How do you deal with unreasonable people? How do you make peace with someone who refuses you? And what do you do when your membership in a large group mandates contact with this person?
I currently have someone who is adamant about being a thorn in my side. She feels that I have greatly wronged her. I feel that I have done nothing wrong. She refuses to listen and has now taken (what I feel to be) a small thing and blown it up to be a huge ongoing deal.
I am not asking to be great friends with her, and I never was very good friends with her from the start. But I refuse to carry a grudge against her. I simply want her to grow up and be civil toward me- if nothing else, than for the sake of the well-being of the group.
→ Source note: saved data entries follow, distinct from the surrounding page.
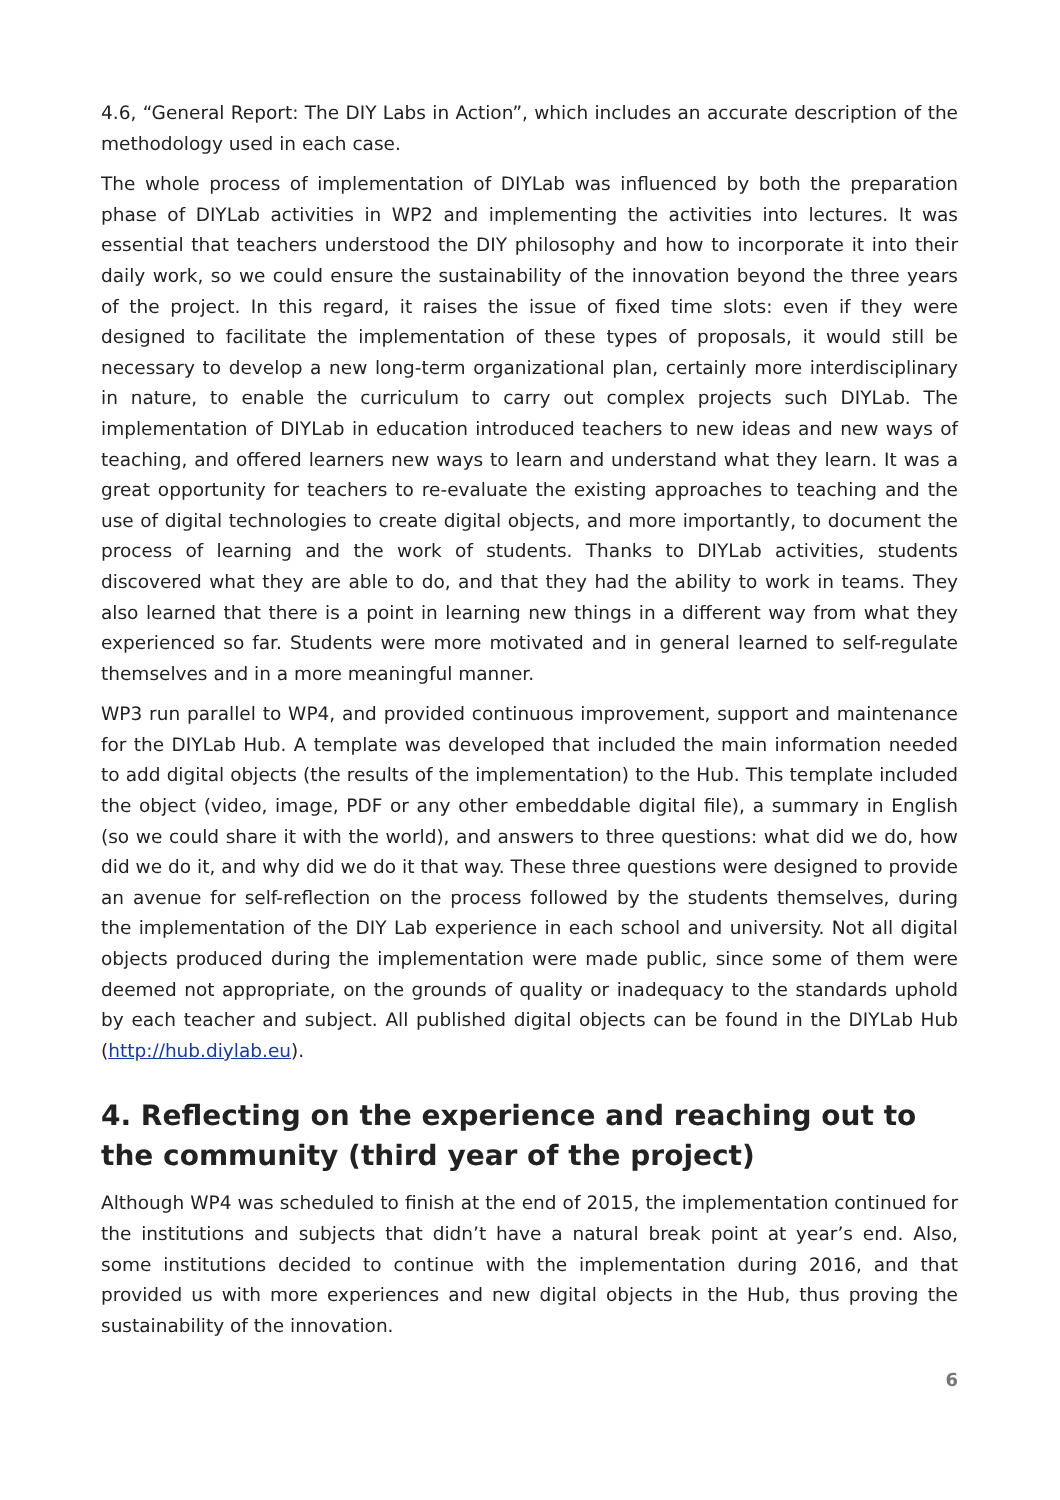4.6, “General Report: The DIY Labs in Action”, which includes an accurate description of the methodology used in each case.
The whole process of implementation of DIYLab was influenced by both the preparation phase of DIYLab activities in WP2 and implementing the activities into lectures. It was essential that teachers understood the DIY philosophy and how to incorporate it into their daily work, so we could ensure the sustainability of the innovation beyond the three years of the project. In this regard, it raises the issue of fixed time slots: even if they were designed to facilitate the implementation of these types of proposals, it would still be necessary to develop a new long-term organizational plan, certainly more interdisciplinary in nature, to enable the curriculum to carry out complex projects such DIYLab. The implementation of DIYLab in education introduced teachers to new ideas and new ways of teaching, and offered learners new ways to learn and understand what they learn. It was a great opportunity for teachers to re-evaluate the existing approaches to teaching and the use of digital technologies to create digital objects, and more importantly, to document the process of learning and the work of students. Thanks to DIYLab activities, students discovered what they are able to do, and that they had the ability to work in teams. They also learned that there is a point in learning new things in a different way from what they experienced so far. Students were more motivated and in general learned to self-regulate themselves and in a more meaningful manner.
WP3 run parallel to WP4, and provided continuous improvement, support and maintenance for the DIYLab Hub. A template was developed that included the main information needed to add digital objects (the results of the implementation) to the Hub. This template included the object (video, image, PDF or any other embeddable digital file), a summary in English (so we could share it with the world), and answers to three questions: what did we do, how did we do it, and why did we do it that way. These three questions were designed to provide an avenue for self-reflection on the process followed by the students themselves, during the implementation of the DIY Lab experience in each school and university. Not all digital objects produced during the implementation were made public, since some of them were deemed not appropriate, on the grounds of quality or inadequacy to the standards uphold by each teacher and subject. All published digital objects can be found in the DIYLab Hub (http://hub.diylab.eu).
4. Reflecting on the experience and reaching out to the community (third year of the project)
Although WP4 was scheduled to finish at the end of 2015, the implementation continued for the institutions and subjects that didn’t have a natural break point at year’s end. Also, some institutions decided to continue with the implementation during 2016, and that provided us with more experiences and new digital objects in the Hub, thus proving the sustainability of the innovation.
6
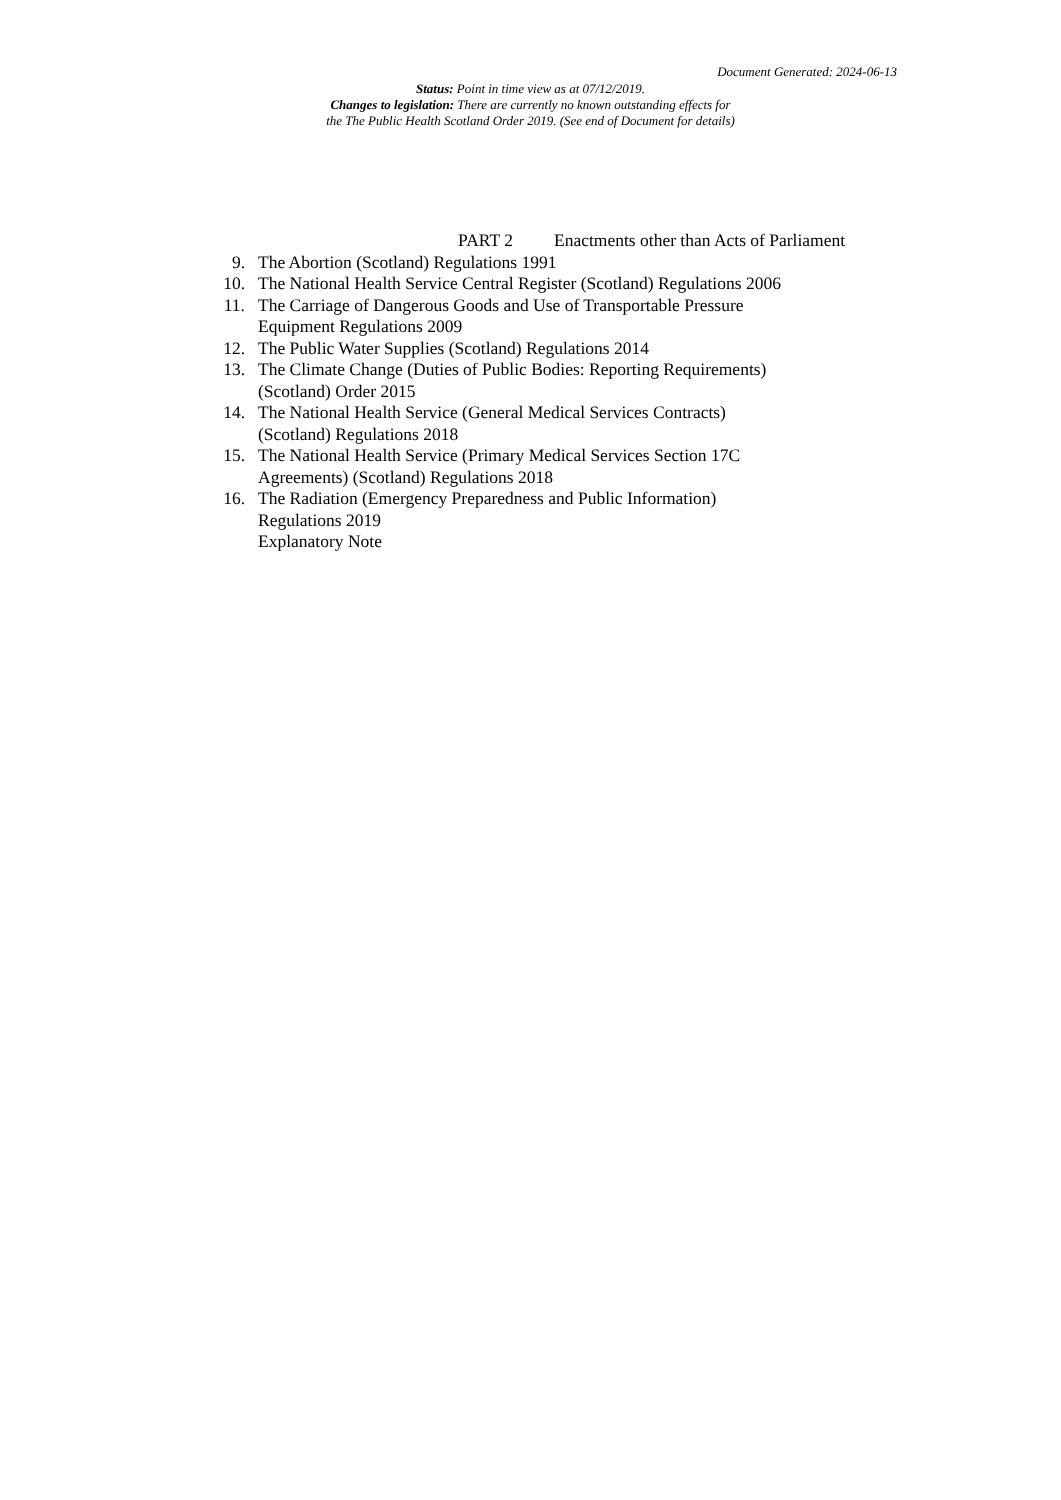Document Generated: 2024-06-13
Status: Point in time view as at 07/12/2019.
Changes to legislation: There are currently no known outstanding effects for
the The Public Health Scotland Order 2019. (See end of Document for details)
PART 2 Enactments other than Acts of Parliament
9. The Abortion (Scotland) Regulations 1991
10. The National Health Service Central Register (Scotland) Regulations 2006
11. The Carriage of Dangerous Goods and Use of Transportable Pressure
Equipment Regulations 2009
12. The Public Water Supplies (Scotland) Regulations 2014
13. The Climate Change (Duties of Public Bodies: Reporting Requirements)
(Scotland) Order 2015
14. The National Health Service (General Medical Services Contracts)
(Scotland) Regulations 2018
15. The National Health Service (Primary Medical Services Section 17C
Agreements) (Scotland) Regulations 2018
16. The Radiation (Emergency Preparedness and Public Information)
Regulations 2019
Explanatory Note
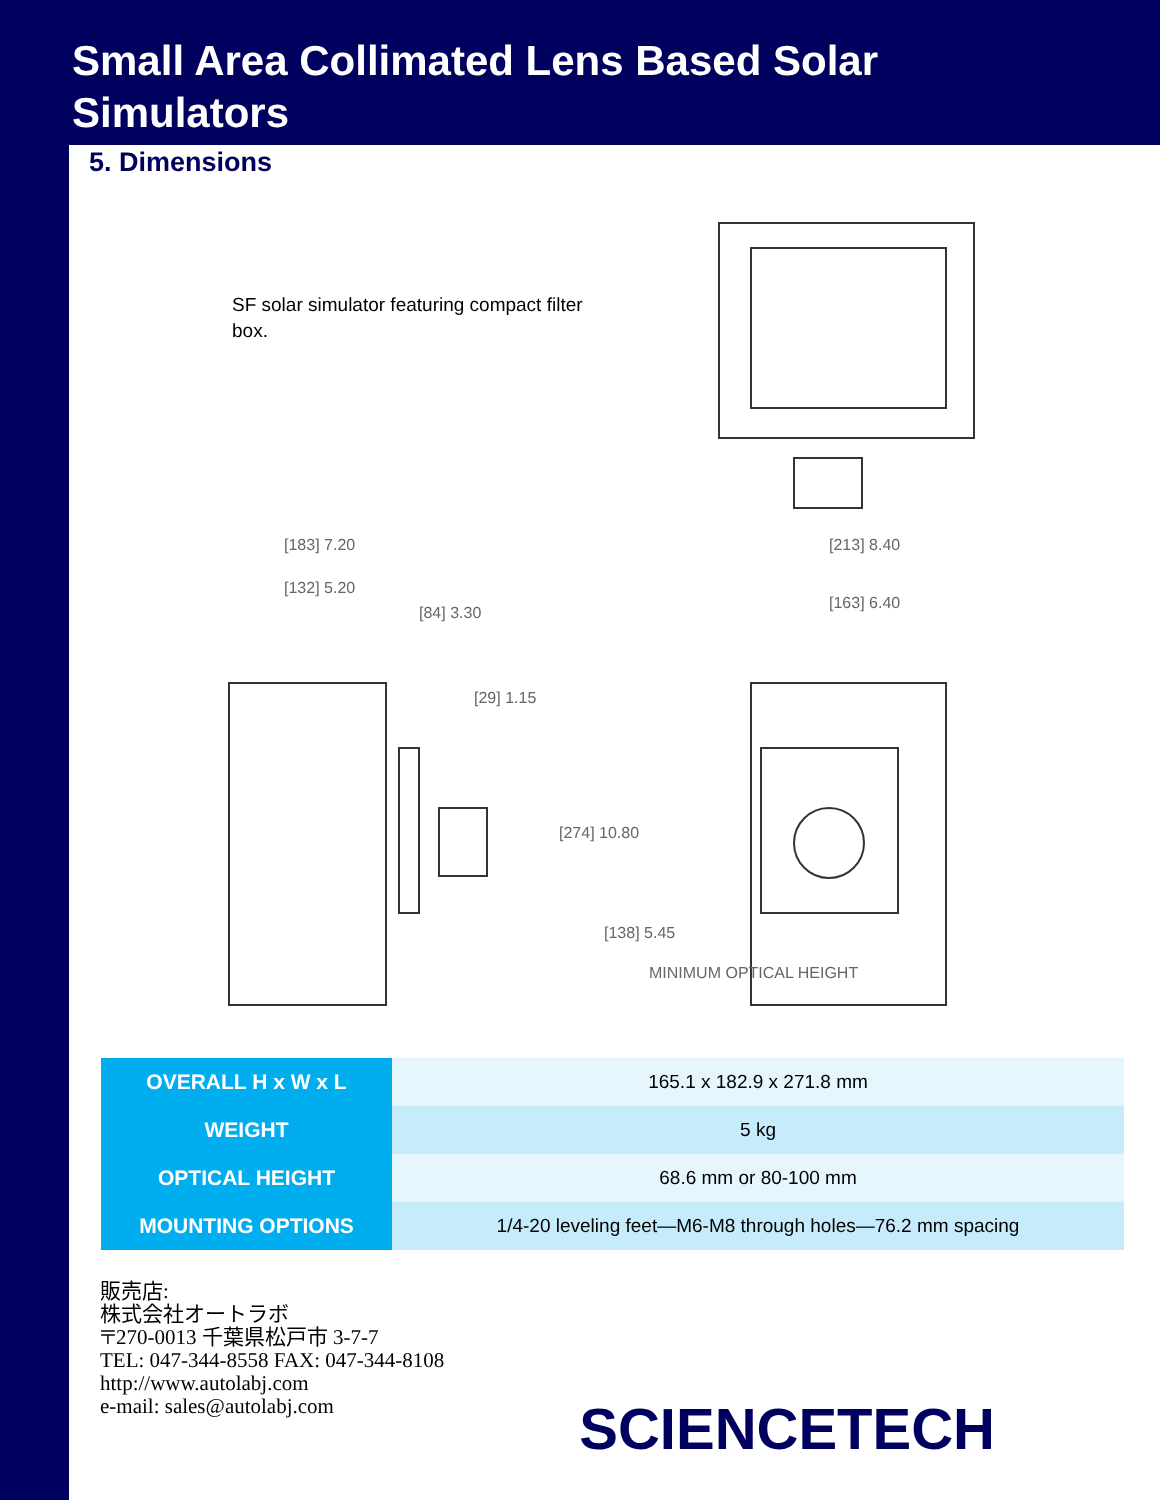Small Area Collimated Lens Based Solar
Simulators
5. Dimensions
SF solar simulator featuring compact filter box.
[183] 7.20
[132] 5.20
[84] 3.30
[29] 1.15
[213] 8.40
[163] 6.40
[274] 10.80
[138] 5.45
MINIMUM OPTICAL HEIGHT
| OVERALL H x W x L | 165.1 x 182.9 x 271.8 mm |
| WEIGHT | 5 kg |
| OPTICAL HEIGHT | 68.6 mm or 80-100 mm |
| MOUNTING OPTIONS | 1/4-20 leveling feet—M6-M8 through holes—76.2 mm spacing |
販売店:
株式会社オートラボ
〒270-0013 千葉県松戸市 3-7-7
TEL: 047-344-8558 FAX: 047-344-8108
http://www.autolabj.com
e-mail: sales@autolabj.com
SCIENCETECH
It’s getting to the point where people are noticing. And the fact that others are becoming aware of our tiny little drama- well, that’s just bad form. I feel like she is trying to sway people to her side, to convince them that I am a bad person. This is what really kills me. The feeling that I am being misunderstood by people who don’t know the whole story. And what is so frustrating is that the most productive thing I can do is ignore everything and just let it die. Accept the fact that people may get the wrong idea of me from her. Accept the fact that I have to lead with my words and actions toward others from here on out. That I can only convince people over time.
I really am trying to be the better person. I feel like I’ve been doing an admiral job so far. But all it takes is one tiny slip-up and I assume that everyone is against me. I actually care that people respect me. I care that people don’t think I am trying to stir up trouble. But that’s me. That’s my burden.